ÇALIŞANLAR İŞ MODELLERİNDEN MUTLU
Araştırmaya nazaran, şirketlerin yüzde 70’i uzaktan çalışma ve hibrit çalışma modeline devam ederken yüzde 22’si tam vakitli ofise dönüş, yüzde 8’i ise uzaktan çalışmadan hibrit çalışmaya geçiş kararı aldı. Çalışanların yüzde 58’i iş modelinin idare kararı ile belirlendiğini, yüzde 24’ü fikirlerinin alındığını, yüzde 18’i ise sırf birtakım departmanların fikrinin alındığını söyledi.
Mevcut iş modelinde kalma kararı çalışanların yüzde 79’undan takviye bulurken yüzde 13’ü geçilen yeni modeli desteklemediğini, yüzde 8’i ise bu hususta kararsız olduğunu söz etti. Çalışanların yüzde 50’si yani her iki çalışandan biri, uzaktan yahut hibrit modelde çalışmak istemesinde en kıymetli etkenin iş-özel hayat istikrarı olduğunu belirtti. Bunu yüzde 35 ile iş modelinin değişmesi durumunda iş performansının ve verimliliğinin düşmesi tasası takip etti. Öte yandan iş modeli değişen yahut değişiklik yapılması halinde yeni bir iş aramayı düşüneceğini söyleyenlerin oranı yüzde 63 oldu. Çalışanların yüzde 20’si de bu durumda istifa edeceklerini belirtti.
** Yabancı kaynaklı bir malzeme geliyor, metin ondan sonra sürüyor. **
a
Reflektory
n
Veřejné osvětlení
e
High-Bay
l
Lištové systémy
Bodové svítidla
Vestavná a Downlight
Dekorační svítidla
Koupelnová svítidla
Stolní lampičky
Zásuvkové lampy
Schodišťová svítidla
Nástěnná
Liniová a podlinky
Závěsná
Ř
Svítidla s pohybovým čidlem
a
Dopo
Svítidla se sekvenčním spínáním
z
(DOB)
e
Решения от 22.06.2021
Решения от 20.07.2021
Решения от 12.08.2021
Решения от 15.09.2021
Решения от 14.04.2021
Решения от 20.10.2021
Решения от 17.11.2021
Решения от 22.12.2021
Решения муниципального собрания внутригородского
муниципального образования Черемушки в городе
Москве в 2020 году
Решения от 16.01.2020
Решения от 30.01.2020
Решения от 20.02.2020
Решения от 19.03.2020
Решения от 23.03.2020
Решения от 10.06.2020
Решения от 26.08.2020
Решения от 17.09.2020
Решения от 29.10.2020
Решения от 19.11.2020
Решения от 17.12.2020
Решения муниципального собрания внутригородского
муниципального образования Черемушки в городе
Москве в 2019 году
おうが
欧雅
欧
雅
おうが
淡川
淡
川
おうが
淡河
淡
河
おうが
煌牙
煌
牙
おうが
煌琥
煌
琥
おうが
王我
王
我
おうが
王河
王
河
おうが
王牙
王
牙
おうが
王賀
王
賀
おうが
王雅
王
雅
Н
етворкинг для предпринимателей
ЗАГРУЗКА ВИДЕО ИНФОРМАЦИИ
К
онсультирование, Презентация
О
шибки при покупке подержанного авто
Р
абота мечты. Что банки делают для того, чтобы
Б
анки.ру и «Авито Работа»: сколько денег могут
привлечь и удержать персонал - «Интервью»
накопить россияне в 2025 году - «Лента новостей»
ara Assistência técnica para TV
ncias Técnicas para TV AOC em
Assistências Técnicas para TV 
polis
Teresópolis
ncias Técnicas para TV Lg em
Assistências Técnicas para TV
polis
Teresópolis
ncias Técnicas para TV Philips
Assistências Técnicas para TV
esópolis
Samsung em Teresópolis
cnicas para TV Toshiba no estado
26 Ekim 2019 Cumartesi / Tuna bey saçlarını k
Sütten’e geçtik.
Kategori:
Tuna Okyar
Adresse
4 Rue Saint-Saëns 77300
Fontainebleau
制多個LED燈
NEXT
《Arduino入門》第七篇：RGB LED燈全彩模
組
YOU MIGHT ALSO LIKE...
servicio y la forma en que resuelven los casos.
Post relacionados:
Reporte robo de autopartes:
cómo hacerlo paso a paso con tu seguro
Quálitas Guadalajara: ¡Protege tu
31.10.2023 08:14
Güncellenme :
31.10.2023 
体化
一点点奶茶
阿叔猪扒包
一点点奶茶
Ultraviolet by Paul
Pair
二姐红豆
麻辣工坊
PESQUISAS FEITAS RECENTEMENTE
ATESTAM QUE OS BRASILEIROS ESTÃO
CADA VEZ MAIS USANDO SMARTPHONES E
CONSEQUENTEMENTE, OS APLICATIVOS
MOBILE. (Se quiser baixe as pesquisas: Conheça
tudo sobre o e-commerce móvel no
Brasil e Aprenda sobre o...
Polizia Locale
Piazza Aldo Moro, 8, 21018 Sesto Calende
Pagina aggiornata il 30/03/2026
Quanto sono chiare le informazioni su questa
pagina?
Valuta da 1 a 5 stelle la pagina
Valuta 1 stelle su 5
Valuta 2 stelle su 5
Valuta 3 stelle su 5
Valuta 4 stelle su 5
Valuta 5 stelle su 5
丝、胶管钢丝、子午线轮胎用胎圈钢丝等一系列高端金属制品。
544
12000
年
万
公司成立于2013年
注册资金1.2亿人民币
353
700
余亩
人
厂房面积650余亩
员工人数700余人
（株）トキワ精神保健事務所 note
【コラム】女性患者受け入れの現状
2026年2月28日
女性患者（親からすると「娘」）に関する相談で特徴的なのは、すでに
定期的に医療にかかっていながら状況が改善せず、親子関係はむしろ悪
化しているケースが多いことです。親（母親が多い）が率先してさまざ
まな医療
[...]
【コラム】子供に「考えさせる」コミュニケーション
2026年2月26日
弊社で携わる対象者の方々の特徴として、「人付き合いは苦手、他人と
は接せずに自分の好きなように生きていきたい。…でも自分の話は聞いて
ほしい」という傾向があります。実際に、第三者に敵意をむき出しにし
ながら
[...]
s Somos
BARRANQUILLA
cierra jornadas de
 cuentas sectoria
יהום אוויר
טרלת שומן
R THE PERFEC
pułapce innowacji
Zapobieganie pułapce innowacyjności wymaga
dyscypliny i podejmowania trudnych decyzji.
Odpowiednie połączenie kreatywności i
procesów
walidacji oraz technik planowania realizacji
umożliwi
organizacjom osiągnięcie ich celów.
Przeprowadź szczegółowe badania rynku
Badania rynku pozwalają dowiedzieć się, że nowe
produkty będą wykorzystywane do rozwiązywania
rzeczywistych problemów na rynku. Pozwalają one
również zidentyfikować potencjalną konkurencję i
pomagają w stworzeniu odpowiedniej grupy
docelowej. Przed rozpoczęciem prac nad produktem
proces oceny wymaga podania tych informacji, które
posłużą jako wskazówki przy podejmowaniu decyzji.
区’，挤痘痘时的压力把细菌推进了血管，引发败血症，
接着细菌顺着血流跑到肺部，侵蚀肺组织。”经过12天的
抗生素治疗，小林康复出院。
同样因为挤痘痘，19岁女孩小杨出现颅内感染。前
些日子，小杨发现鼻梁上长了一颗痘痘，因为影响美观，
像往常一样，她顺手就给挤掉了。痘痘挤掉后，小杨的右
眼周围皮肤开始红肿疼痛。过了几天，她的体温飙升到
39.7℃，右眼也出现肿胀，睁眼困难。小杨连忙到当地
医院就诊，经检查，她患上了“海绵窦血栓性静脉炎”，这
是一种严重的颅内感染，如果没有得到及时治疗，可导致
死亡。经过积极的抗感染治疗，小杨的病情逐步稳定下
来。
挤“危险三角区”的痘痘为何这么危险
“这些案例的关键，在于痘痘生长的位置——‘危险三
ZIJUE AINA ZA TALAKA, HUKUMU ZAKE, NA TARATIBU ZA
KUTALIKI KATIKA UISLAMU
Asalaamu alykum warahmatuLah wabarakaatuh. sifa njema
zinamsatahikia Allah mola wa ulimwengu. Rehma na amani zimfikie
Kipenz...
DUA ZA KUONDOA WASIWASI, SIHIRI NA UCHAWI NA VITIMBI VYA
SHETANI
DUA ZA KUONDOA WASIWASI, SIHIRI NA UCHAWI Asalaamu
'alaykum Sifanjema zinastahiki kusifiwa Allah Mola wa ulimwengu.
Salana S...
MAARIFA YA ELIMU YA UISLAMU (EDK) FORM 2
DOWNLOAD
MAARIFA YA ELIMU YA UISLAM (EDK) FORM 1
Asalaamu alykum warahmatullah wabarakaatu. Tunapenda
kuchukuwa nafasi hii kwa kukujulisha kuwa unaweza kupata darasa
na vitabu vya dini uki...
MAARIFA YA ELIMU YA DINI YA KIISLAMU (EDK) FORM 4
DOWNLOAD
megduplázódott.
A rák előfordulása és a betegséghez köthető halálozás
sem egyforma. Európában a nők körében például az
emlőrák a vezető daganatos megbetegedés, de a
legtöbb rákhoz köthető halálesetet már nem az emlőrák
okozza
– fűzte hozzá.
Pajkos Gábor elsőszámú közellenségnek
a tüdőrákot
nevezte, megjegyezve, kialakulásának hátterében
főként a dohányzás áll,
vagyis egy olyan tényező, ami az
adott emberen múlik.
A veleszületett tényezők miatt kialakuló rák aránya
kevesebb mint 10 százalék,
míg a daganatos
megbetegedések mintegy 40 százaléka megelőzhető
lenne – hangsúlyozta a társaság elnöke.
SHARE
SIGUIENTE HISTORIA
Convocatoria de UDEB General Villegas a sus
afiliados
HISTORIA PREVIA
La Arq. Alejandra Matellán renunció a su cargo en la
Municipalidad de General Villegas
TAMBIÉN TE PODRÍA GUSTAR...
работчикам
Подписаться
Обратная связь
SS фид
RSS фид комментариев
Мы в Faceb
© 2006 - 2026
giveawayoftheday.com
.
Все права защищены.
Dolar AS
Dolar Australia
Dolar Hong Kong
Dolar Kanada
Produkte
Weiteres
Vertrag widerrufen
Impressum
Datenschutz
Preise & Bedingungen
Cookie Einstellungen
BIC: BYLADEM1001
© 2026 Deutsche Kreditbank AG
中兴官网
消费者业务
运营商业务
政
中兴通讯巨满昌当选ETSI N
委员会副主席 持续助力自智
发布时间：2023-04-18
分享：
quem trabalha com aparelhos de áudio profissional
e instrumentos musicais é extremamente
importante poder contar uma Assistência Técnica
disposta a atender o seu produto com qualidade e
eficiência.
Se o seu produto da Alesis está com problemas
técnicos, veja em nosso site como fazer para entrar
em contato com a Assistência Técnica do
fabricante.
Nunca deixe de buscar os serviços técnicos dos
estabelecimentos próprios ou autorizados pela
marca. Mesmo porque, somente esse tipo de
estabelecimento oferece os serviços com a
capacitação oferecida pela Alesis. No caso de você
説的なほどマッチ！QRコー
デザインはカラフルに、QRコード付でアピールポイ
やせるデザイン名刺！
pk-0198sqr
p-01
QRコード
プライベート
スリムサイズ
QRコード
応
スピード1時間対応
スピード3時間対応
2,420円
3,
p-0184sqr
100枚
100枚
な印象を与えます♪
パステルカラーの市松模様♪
ÇAĞLAR YALI: “BU SÜREÇ SIRF OPERASYONEL DEĞİL, ÇALIŞMA KÜLTÜRÜ OLARAK DA ELE ALINMALI”
Araştırma sonuçlarını kıymetlendiren Kolay İK CEO’su Çağlar Yalı, “Çalışma modellerinin tekrar formlandığı bu devirde, şirketlerin verimliliğe ve operasyonel süreçlere yönelik gereksinimlerini karşılamak kadar çalışanların sesine kulak vermek ve onların beklentilerini anlamak da son derece kıymetli. Zira şirketlerin çalışma modelinde yapacakları değişikliklerin çalışan motivasyonu ve bağlılığı üzerinde direkt bir tesiri var. Bu sebeple değişiklik planlayan şirketlerin bu süreci sadece operasyonel açıdan ele almayıp yeni kuşak çalışma kültürünü de oluşturacak stratejik bir adım olarak görmesi gerekiyor” dedi.